Summary: US producer price index (PPI) up 0.2% in December, less than expected; annual rate rises to 3.3%; “core” PPI flat over month, up 3.5% over year; Citi: suggest little concern over sticky or reaccelerating inflation; US Treasury yields decline; rate-cut expectations firm; goods prices up 0.6%, services prices flat; Citi: stronger airfares in PPI leads to modest increase in Dec CPI forecast.
Around the end of 2018, the annual inflation rate of the US producer price index (PPI) began a downtrend which continued through 2019. Months in which producer prices increased suggested the trend may have been coming to an end, only for it to continue, culminating in a plunge in April 2020. Figures returned to “normal” towards the end of that year but then moved well above the long-term average in 2021 and 2022 before falling back over 2023.
The latest figures published by the Bureau of Labor Statistics indicate producer prices increased by 0.2% in December after seasonal adjustments. The rise was less than the 0.4% increase which had been generally expected as well as November’s increase of the same amount. However, on a 12-month basis, the rate of producer price inflation after seasonal adjustments accelerated from 3.0% to 3.3%.

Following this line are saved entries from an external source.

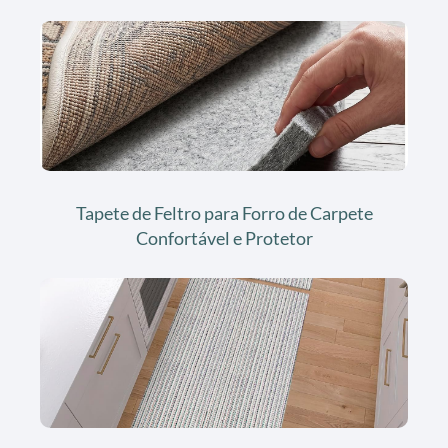
Tapete de Feltro para Forro de Carpete
Confortável e Protetor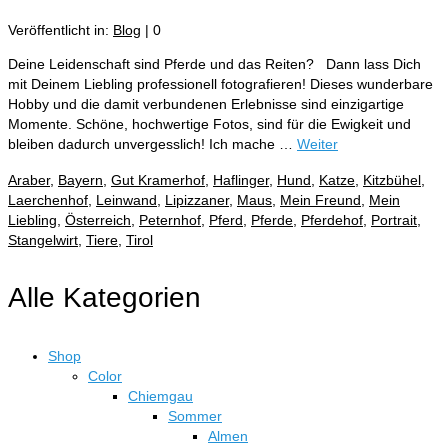
Veröffentlicht in:
Blog
|
0
Deine Leidenschaft sind Pferde und das Reiten? Dann lass Dich
mit Deinem Liebling professionell fotografieren! Dieses wunderbare
Hobby und die damit verbundenen Erlebnisse sind einzigartige
Momente. Schöne, hochwertige Fotos, sind für die Ewigkeit und
bleiben dadurch unvergesslich! Ich mache …
Weiter
Araber
,
Bayern
,
Gut Kramerhof
,
Haflinger
,
Hund
,
Katze
,
Kitzbühel
,
Laerchenhof
,
Leinwand
,
Lipizzaner
,
Maus
,
Mein Freund
,
Mein
Liebling
,
Österreich
,
Peternhof
,
Pferd
,
Pferde
,
Pferdehof
,
Portrait
,
Stangelwirt
,
Tiere
,
Tirol
Alle Kategorien
Shop
Color
Chiemgau
Sommer
Almen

Producer prices excluding foods and energy, or “core” PPI, remained steady after seasonal adjustments. The flat result was less than the expected 0.3% rise as well as November’s 0.2% increase. The annual growth rate remained steady at 3.5%.
“Flat core goods prices and a decline in core services suggest little concern over sticky or reaccelerating inflation,” said Citi Research economist Veronica Clark.
US Treasury bond yields declined across a slightly steeper curve on the day. By the close of business, the 2-year Treasury yield had lost 4bps to 4.36%, the 10-year had slipped 2bps to 4.78% while the 30-year yield finished 1bp lower at 4.97%.
In terms of US Fed policy, expectations of a lower federal funds rate in the next 12 months firmed, although another 25bp cut is still currently priced in. At the close of business, contracts implied the effective federal funds rate would average 4.325% in February, 4.305% in March and 4.275% in April. December contracts implied 4.065%, 27bps less than the current rate.
The BLS stated about 60% of the rise of the index was attributable to a 0.6% increase in goods prices. The final demand services index remained steady.
“A much weaker than expected increase in portfolio management fees offset a substantial increase in airfares,” Clark added. “While not always correlated month-to-month, stronger airfares in PPI did lead us to modestly increase in our forecast for this component in December CPI tomorrow to 0.24%.”
The producer price index is a measure of prices received by producers for domestically produced goods, services and construction. It is put together in a fashion similar to the consumer price index (CPI) except it measures prices received from the producer’s perspective rather than from the perspective of a retailer or a consumer. It is another one of the various measures of inflation tracked by the US Fed, along with core personal consumption expenditure (PCE) price data.